**Supplied data**
──────────────────────────────

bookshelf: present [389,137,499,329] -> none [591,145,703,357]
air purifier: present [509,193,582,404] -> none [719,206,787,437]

──────────────────────────────

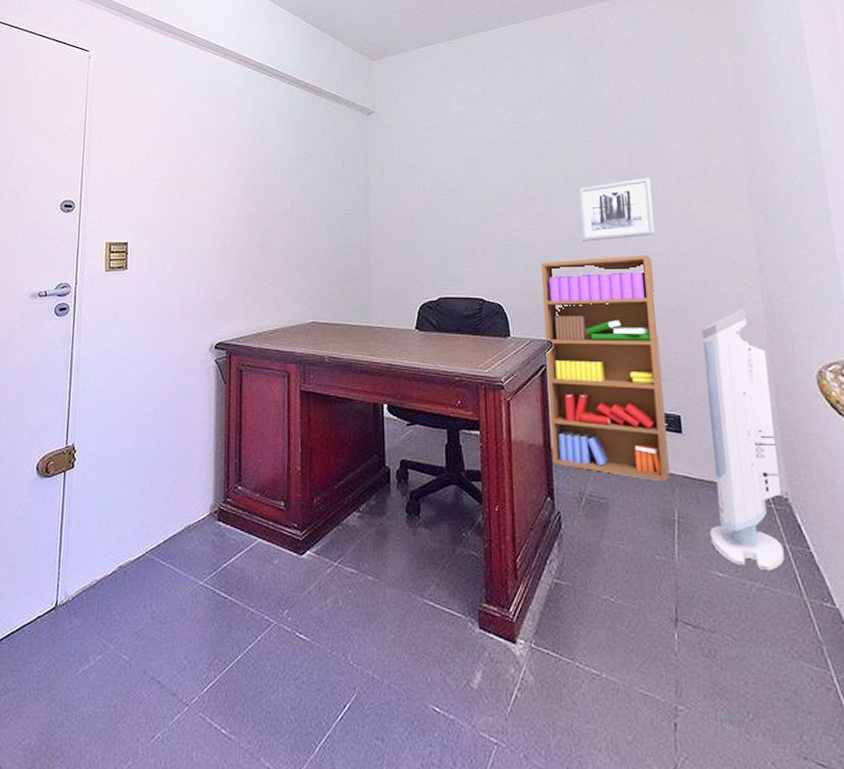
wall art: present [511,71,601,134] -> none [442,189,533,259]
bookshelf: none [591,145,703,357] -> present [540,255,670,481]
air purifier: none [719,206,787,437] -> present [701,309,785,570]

──────────────────────────────

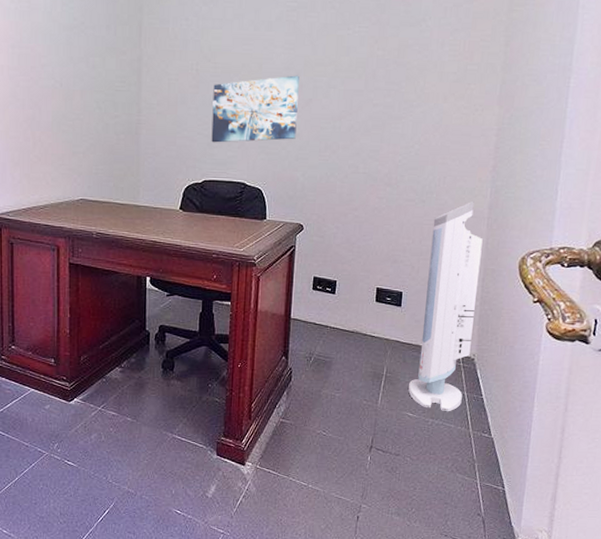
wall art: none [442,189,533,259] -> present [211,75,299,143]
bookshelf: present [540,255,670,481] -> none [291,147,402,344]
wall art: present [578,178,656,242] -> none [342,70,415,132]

──────────────────────────────

**Work item**
Scanning the data above, copy out every line where "bookshelf" is found.

**Output of the exercise**
bookshelf: present [389,137,499,329] -> none [591,145,703,357]
bookshelf: none [591,145,703,357] -> present [540,255,670,481]
bookshelf: present [540,255,670,481] -> none [291,147,402,344]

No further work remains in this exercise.